Start

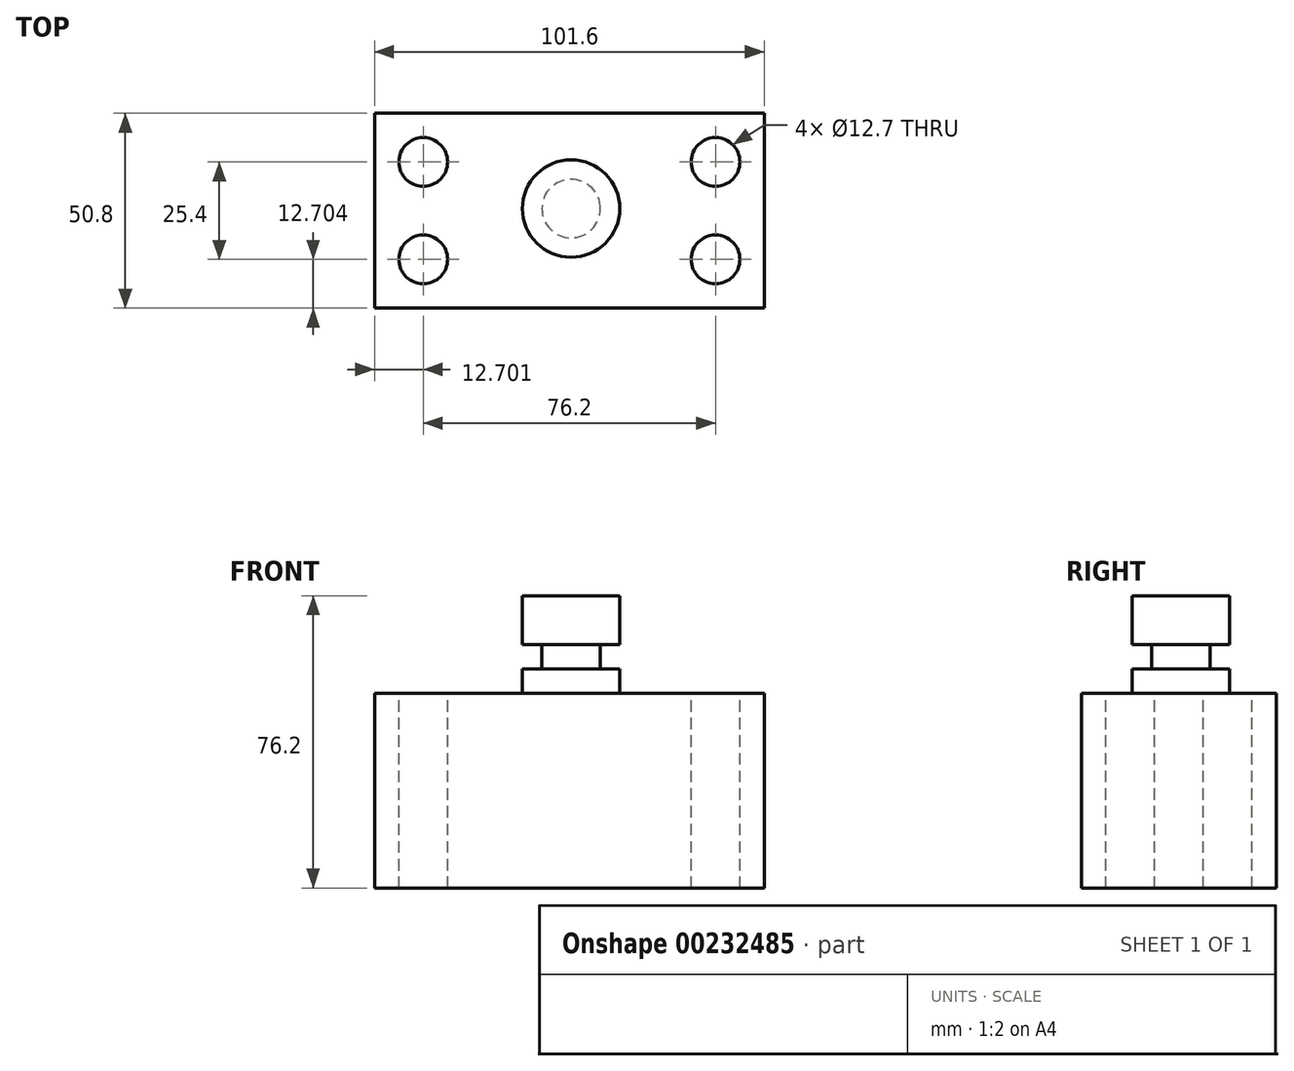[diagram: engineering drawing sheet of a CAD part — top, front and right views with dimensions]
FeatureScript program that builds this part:
annotation { "Feature Type Name" : "Feature", "Feature Type Description" : "" }
export const myFeature = defineFeature(function(context is Context, id is Id, definition is map)
    precondition{}
    {
        {
            var Q0;
            Q0=qCreatedBy(makeId("Top.planeOp"),FACE);
            var sketch = newSketch(context, id + "F0", { "sketchPlane" : qUnion([Q0])});
            skLineSegment(sketch, "E0.bottom", {"start": v(-51.27, 24.84) * mm, "end": v(50.33, 24.84) * mm});
            skLineSegment(sketch, "E0.top", {"start": v(-51.27, -25.96) * mm, "end": v(50.33, -25.96) * mm});
            skLineSegment(sketch, "E0.left", {"start": v(-51.27, 24.84) * mm, "end": v(-51.27, -25.96) * mm});
            skLineSegment(sketch, "E0.right", {"start": v(50.33, 24.84) * mm, "end": v(50.33, -25.96) * mm});
            skSolve(sketch);
        }
        {
            var Q0;
            Q0 = qSketchRegion(id + "F0", true);
            extrude(context, id + "F1", {"entities" : qUnion([Q0]), "depth" : 50.8 * mm});
        }
        {
            var Q0;
            Q0=makeQuery(id+"F1.opExtrude","CAP_FACE",FACE,{"disambiguationData":[OSD([sQuery(id+"F0.wireOp",EDGE,"E0.bottom"),sQuery(id+"F0.wireOp",EDGE,"E0.top"),sQuery(id+"F0.wireOp",EDGE,"E0.left"),sQuery(id+"F0.wireOp",EDGE,"E0.right")])],"isStart":false});
            var sketch = newSketch(context, id + "F2", { "sketchPlane" : qUnion([Q0])});
            skCircle(sketch, "E1", {"center": v(-38.57, 12.14) * mm, "radius": 6.35 * mm});
            skCircle(sketch, "E2", {"center": v(37.63, 12.14) * mm, "radius": 6.35 * mm});
            skCircle(sketch, "E3", {"center": v(37.63, -13.26) * mm, "radius": 6.35 * mm});
            skCircle(sketch, "E4", {"center": v(-38.57, -13.26) * mm, "radius": 6.35 * mm});
            skSolve(sketch);
        }
        {
            var Q0;
            Q0=makeQuery(id+"F2.imprint","IMPRINT",FACE,{"disambiguationData":[TD([[makeQuery(id+"F2.imprint","IMPRINT",EDGE,{"derivedFrom":sQuery(id+"F2.wireOp",EDGE,"E1")}),1.0]])]});
            var Q1;
            Q1=makeQuery(id+"F2.imprint","IMPRINT",FACE,{"disambiguationData":[TD([[makeQuery(id+"F2.imprint","IMPRINT",EDGE,{"derivedFrom":sQuery(id+"F2.wireOp",EDGE,"E2")}),1.0]])]});
            var Q2;
            Q2=makeQuery(id+"F2.imprint","IMPRINT",FACE,{"disambiguationData":[TD([[makeQuery(id+"F2.imprint","IMPRINT",EDGE,{"derivedFrom":sQuery(id+"F2.wireOp",EDGE,"E3")}),1.0]])]});
            var Q3;
            Q3=makeQuery(id+"F2.imprint","IMPRINT",FACE,{"disambiguationData":[TD([[makeQuery(id+"F2.imprint","IMPRINT",EDGE,{"derivedFrom":sQuery(id+"F2.wireOp",EDGE,"E4")}),1.0]])]});
            extrude(context, id + "F3", {"entities" : qUnion([Q0, Q1, Q2, Q3]), "operationType" : NewBodyOperationType.REMOVE, "endBound" : BoundingType.THROUGH_ALL, "oppositeDirection" : true, "depth" : 25.4 * mm});
        }
        {
            var Q0;
            Q0=qCreatedBy(makeId("Front.planeOp"),FACE);
            var sketch = newSketch(context, id + "F4", { "sketchPlane" : qUnion([Q0])});
            skLineSegment(sketch, "E5.bottom", {"start": v(0, 0) * mm, "end": v(0, 0) * mm});
            skLineSegment(sketch, "E5.top", {"start": v(0, 76.2) * mm, "end": v(0, 76.2) * mm});
            skLineSegment(sketch, "E5.left", {"start": v(0, 0) * mm, "end": v(0, 76.2) * mm});
            skLineSegment(sketch, "E5.right", {"start": v(0, 0) * mm, "end": v(0, 76.2) * mm});
            skLineSegment(sketch, "E6.bottom", {"start": v(-12.7, 76.2) * mm, "end": v(0, 76.2) * mm});
            skLineSegment(sketch, "E6.top", {"start": v(-12.7, 50.8) * mm, "end": v(0, 50.8) * mm});
            skLineSegment(sketch, "E6.left", {"start": v(-12.7, 76.2) * mm, "end": v(-12.7, 50.8) * mm});
            skLineSegment(sketch, "E6.right", {"start": v(0, 76.2) * mm, "end": v(0, 50.8) * mm});
            skSolve(sketch);
        }
        {
            var Q0;
            Q0=makeQuery(id+"F4.imprint","IMPRINT",FACE,{"disambiguationData":[TD([[makeQuery(id+"F4.imprint","IMPRINT",EDGE,{"derivedFrom":sQuery(id+"F4.wireOp",EDGE,"E6.bottom")}),-1.0]])]});
            var Q1;
            Q1=sQuery(id+"F4.wireOp",EDGE,"E6.right");
            revolve(context, id + "F5", {"operationType" : NewBodyOperationType.ADD, "entities" : qUnion([Q0]), "axis" : qUnion([Q1]), "revolveType" : RevolveType.FULL});
        }
        {
            var Q0;
            Q0=qCreatedBy(makeId("Front.planeOp"),FACE);
            var sketch = newSketch(context, id + "F6", { "sketchPlane" : qUnion([Q0])});
            skLineSegment(sketch, "E7.bottom", {"start": v(-7.62, 57.15) * mm, "end": v(-27.54, 57.15) * mm});
            skLineSegment(sketch, "E7.top", {"start": v(-7.62, 63.5) * mm, "end": v(-27.54, 63.5) * mm});
            skLineSegment(sketch, "E7.left", {"start": v(-7.62, 57.15) * mm, "end": v(-7.62, 63.5) * mm});
            skLineSegment(sketch, "E7.right", {"start": v(-27.54, 57.15) * mm, "end": v(-27.54, 63.5) * mm});
            skSolve(sketch);
        }
        {
            var Q0;
            Q0=makeQuery(id+"F6.imprint","IMPRINT",FACE,{"disambiguationData":[TD([[makeQuery(id+"F6.imprint","IMPRINT",EDGE,{"derivedFrom":sQuery(id+"F6.wireOp",EDGE,"E7.bottom")}),-1.0]])]});
            var Q1;
            Q1=makeQuery(id+"F5.opRevolve","SWEPT_FACE",FACE,{"disambiguationData":[OSD([sQuery(id+"F4.wireOp",EDGE,"E6.left")])]});
            revolve(context, id + "F7", {"operationType" : NewBodyOperationType.REMOVE, "entities" : qUnion([Q0]), "axis" : qUnion([Q1]), "revolveType" : RevolveType.FULL, "oppositeDirection" : true});
        }
    });
annotation { "Feature Type Name" : "Feature", "Feature Type Description" : "" }
export const myFeature = defineFeature(function(context is Context, id is Id, definition is map)
    precondition{}
    {
        {
            var Q0;
            Q0=qCreatedBy(makeId("Front.planeOp"),FACE);
            var sketch = newSketch(context, id + "F0", { "sketchPlane" : qUnion([Q0])});
            skLineSegment(sketch, "E0", {"start": v(0.5, 0) * mm, "end": v(0.5, 0) * mm});
            skLineSegment(sketch, "E1", {"start": v(0.5, 0) * mm, "end": v(0.48, 0) * mm});
            skLineSegment(sketch, "E2", {"start": v(0.48, 0) * mm, "end": v(0.47, 0) * mm});
            skLineSegment(sketch, "E3", {"start": v(0.47, 0) * mm, "end": v(0.45, 0) * mm});
            skLineSegment(sketch, "E4", {"start": v(0.45, 0) * mm, "end": v(0.43, 0.01) * mm});
            skLineSegment(sketch, "E5", {"start": v(0.43, 0.01) * mm, "end": v(0.4, 0.01) * mm});
            skLineSegment(sketch, "E6", {"start": v(0.4, 0.01) * mm, "end": v(0.38, 0.02) * mm});
            skLineSegment(sketch, "E7", {"start": v(0.38, 0.02) * mm, "end": v(0.35, 0.02) * mm});
            skLineSegment(sketch, "E8", {"start": v(0.35, 0.02) * mm, "end": v(0.31, 0.02) * mm});
            skLineSegment(sketch, "E9", {"start": v(0.31, 0.02) * mm, "end": v(0.28, 0.03) * mm});
            skLineSegment(sketch, "E10", {"start": v(0.28, 0.03) * mm, "end": v(0.24, 0.03) * mm});
            skLineSegment(sketch, "E11", {"start": v(0.24, 0.03) * mm, "end": v(0.2, 0.04) * mm});
            skLineSegment(sketch, "E12", {"start": v(0.2, 0.04) * mm, "end": v(0.15, 0.04) * mm});
            skLineSegment(sketch, "E13", {"start": v(0.15, 0.04) * mm, "end": v(0.11, 0.04) * mm});
            skLineSegment(sketch, "E14", {"start": v(0.11, 0.04) * mm, "end": v(0.07, 0.05) * mm});
            skLineSegment(sketch, "E15", {"start": v(0.07, 0.05) * mm, "end": v(0.02, 0.05) * mm});
            skLineSegment(sketch, "E16", {"start": v(0.02, 0.05) * mm, "end": v(-0.02, 0.05) * mm});
            skLineSegment(sketch, "E17", {"start": v(-0.02, 0.05) * mm, "end": v(-0.07, 0.06) * mm});
            skLineSegment(sketch, "E18", {"start": v(-0.07, 0.06) * mm, "end": v(-0.11, 0.06) * mm});
            skLineSegment(sketch, "E19", {"start": v(-0.11, 0.06) * mm, "end": v(-0.15, 0.06) * mm});
            skLineSegment(sketch, "E20", {"start": v(-0.15, 0.06) * mm, "end": v(-0.2, 0.06) * mm});
            skLineSegment(sketch, "E21", {"start": v(-0.2, 0.06) * mm, "end": v(-0.24, 0.06) * mm});
            skLineSegment(sketch, "E22", {"start": v(-0.24, 0.06) * mm, "end": v(-0.28, 0.06) * mm});
            skLineSegment(sketch, "E23", {"start": v(-0.28, 0.06) * mm, "end": v(-0.31, 0.06) * mm});
            skLineSegment(sketch, "E24", {"start": v(-0.31, 0.06) * mm, "end": v(-0.35, 0.05) * mm});
            skLineSegment(sketch, "E25", {"start": v(-0.35, 0.05) * mm, "end": v(-0.38, 0.05) * mm});
            skLineSegment(sketch, "E26", {"start": v(-0.38, 0.05) * mm, "end": v(-0.4, 0.05) * mm});
            skLineSegment(sketch, "E27", {"start": v(-0.4, 0.05) * mm, "end": v(-0.43, 0.04) * mm});
            skLineSegment(sketch, "E28", {"start": v(-0.43, 0.04) * mm, "end": v(-0.45, 0.04) * mm});
            skLineSegment(sketch, "E29", {"start": v(-0.45, 0.04) * mm, "end": v(-0.47, 0.03) * mm});
            skLineSegment(sketch, "E30", {"start": v(-0.47, 0.03) * mm, "end": v(-0.48, 0.02) * mm});
            skLineSegment(sketch, "E31", {"start": v(-0.48, 0.02) * mm, "end": v(-0.5, 0.02) * mm});
            skLineSegment(sketch, "E32", {"start": v(-0.5, 0.02) * mm, "end": v(-0.5, 0) * mm});
            skLineSegment(sketch, "E33", {"start": v(-0.5, 0) * mm, "end": v(-0.5, 0) * mm});
            skLineSegment(sketch, "E34", {"start": v(-0.5, 0) * mm, "end": v(-0.5, -0.02) * mm});
            skLineSegment(sketch, "E35", {"start": v(-0.5, -0.02) * mm, "end": v(-0.48, -0.02) * mm});
            skLineSegment(sketch, "E36", {"start": v(-0.48, -0.02) * mm, "end": v(-0.47, -0.03) * mm});
            skLineSegment(sketch, "E37", {"start": v(-0.47, -0.03) * mm, "end": v(-0.45, -0.04) * mm});
            skLineSegment(sketch, "E38", {"start": v(-0.45, -0.04) * mm, "end": v(-0.43, -0.04) * mm});
            skLineSegment(sketch, "E39", {"start": v(-0.43, -0.04) * mm, "end": v(-0.4, -0.05) * mm});
            skLineSegment(sketch, "E40", {"start": v(-0.4, -0.05) * mm, "end": v(-0.38, -0.05) * mm});
            skLineSegment(sketch, "E41", {"start": v(-0.38, -0.05) * mm, "end": v(-0.35, -0.05) * mm});
            skLineSegment(sketch, "E42", {"start": v(-0.35, -0.05) * mm, "end": v(-0.31, -0.06) * mm});
            skLineSegment(sketch, "E43", {"start": v(-0.31, -0.06) * mm, "end": v(-0.28, -0.06) * mm});
            skLineSegment(sketch, "E44", {"start": v(-0.28, -0.06) * mm, "end": v(-0.24, -0.06) * mm});
            skLineSegment(sketch, "E45", {"start": v(-0.24, -0.06) * mm, "end": v(-0.2, -0.06) * mm});
            skLineSegment(sketch, "E46", {"start": v(-0.2, -0.06) * mm, "end": v(-0.15, -0.06) * mm});
            skLineSegment(sketch, "E47", {"start": v(-0.15, -0.06) * mm, "end": v(-0.11, -0.06) * mm});
            skLineSegment(sketch, "E48", {"start": v(-0.11, -0.06) * mm, "end": v(-0.07, -0.06) * mm});
            skLineSegment(sketch, "E49", {"start": v(-0.07, -0.06) * mm, "end": v(-0.02, -0.05) * mm});
            skLineSegment(sketch, "E50", {"start": v(-0.02, -0.05) * mm, "end": v(0.02, -0.05) * mm});
            skLineSegment(sketch, "E51", {"start": v(0.02, -0.05) * mm, "end": v(0.07, -0.05) * mm});
            skLineSegment(sketch, "E52", {"start": v(0.07, -0.05) * mm, "end": v(0.11, -0.04) * mm});
            skLineSegment(sketch, "E53", {"start": v(0.11, -0.04) * mm, "end": v(0.15, -0.04) * mm});
            skLineSegment(sketch, "E54", {"start": v(0.15, -0.04) * mm, "end": v(0.2, -0.04) * mm});
            skLineSegment(sketch, "E55", {"start": v(0.2, -0.04) * mm, "end": v(0.24, -0.03) * mm});
            skLineSegment(sketch, "E56", {"start": v(0.24, -0.03) * mm, "end": v(0.28, -0.03) * mm});
            skLineSegment(sketch, "E57", {"start": v(0.28, -0.03) * mm, "end": v(0.31, -0.02) * mm});
            skLineSegment(sketch, "E58", {"start": v(0.31, -0.02) * mm, "end": v(0.35, -0.02) * mm});
            skLineSegment(sketch, "E59", {"start": v(0.35, -0.02) * mm, "end": v(0.38, -0.02) * mm});
            skLineSegment(sketch, "E60", {"start": v(0.38, -0.02) * mm, "end": v(0.4, -0.01) * mm});
            skLineSegment(sketch, "E61", {"start": v(0.4, -0.01) * mm, "end": v(0.43, -0.01) * mm});
            skLineSegment(sketch, "E62", {"start": v(0.43, -0.01) * mm, "end": v(0.45, 0) * mm});
            skLineSegment(sketch, "E63", {"start": v(0.45, 0) * mm, "end": v(0.47, 0) * mm});
            skLineSegment(sketch, "E64", {"start": v(0.47, 0) * mm, "end": v(0.48, 0) * mm});
            skLineSegment(sketch, "E65", {"start": v(0.48, 0) * mm, "end": v(0.5, 0) * mm});
            skSolve(sketch);
        }
        {
            var Q0;
            Q0 = qSketchRegion(id + "F0", true);
            extrude(context, id + "F1", {"entities" : qUnion([Q0]), "depth" : 1 * mm, "offsetDistance" : 25 * mm});
        }
    });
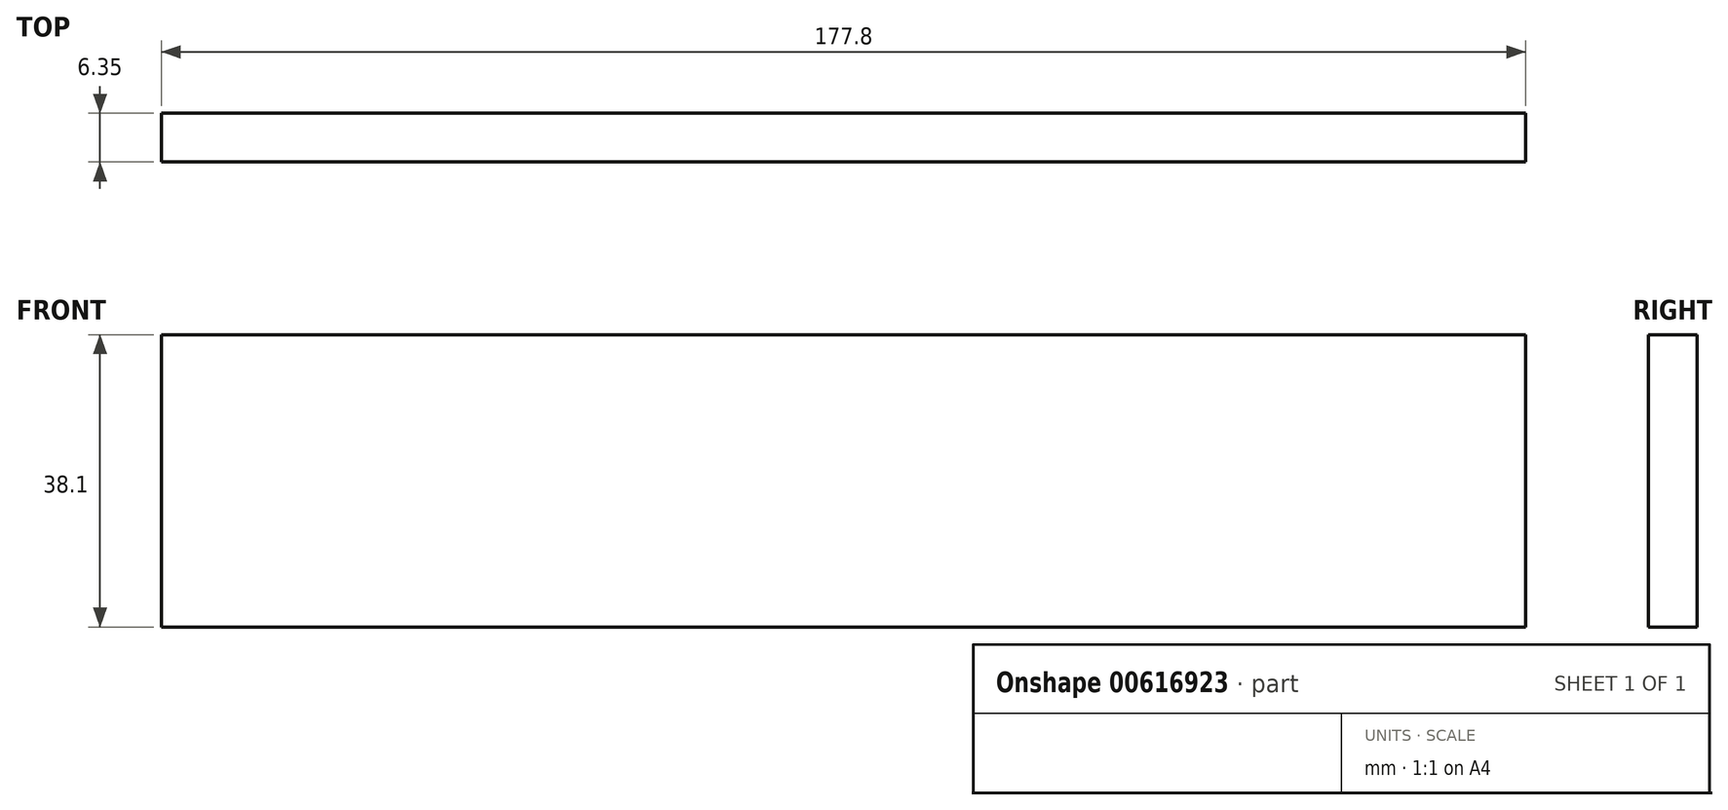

End

STATED EXERCISE: List every line above that contains the string "center", matching case exactly.

OUTPUT OF THE TASK:
            skCircle(sketch, "E1", {"center": v(-38.57, 12.14) * mm, "radius": 6.35 * mm});
            skCircle(sketch, "E2", {"center": v(37.63, 12.14) * mm, "radius": 6.35 * mm});
            skCircle(sketch, "E3", {"center": v(37.63, -13.26) * mm, "radius": 6.35 * mm});
            skCircle(sketch, "E4", {"center": v(-38.57, -13.26) * mm, "radius": 6.35 * mm});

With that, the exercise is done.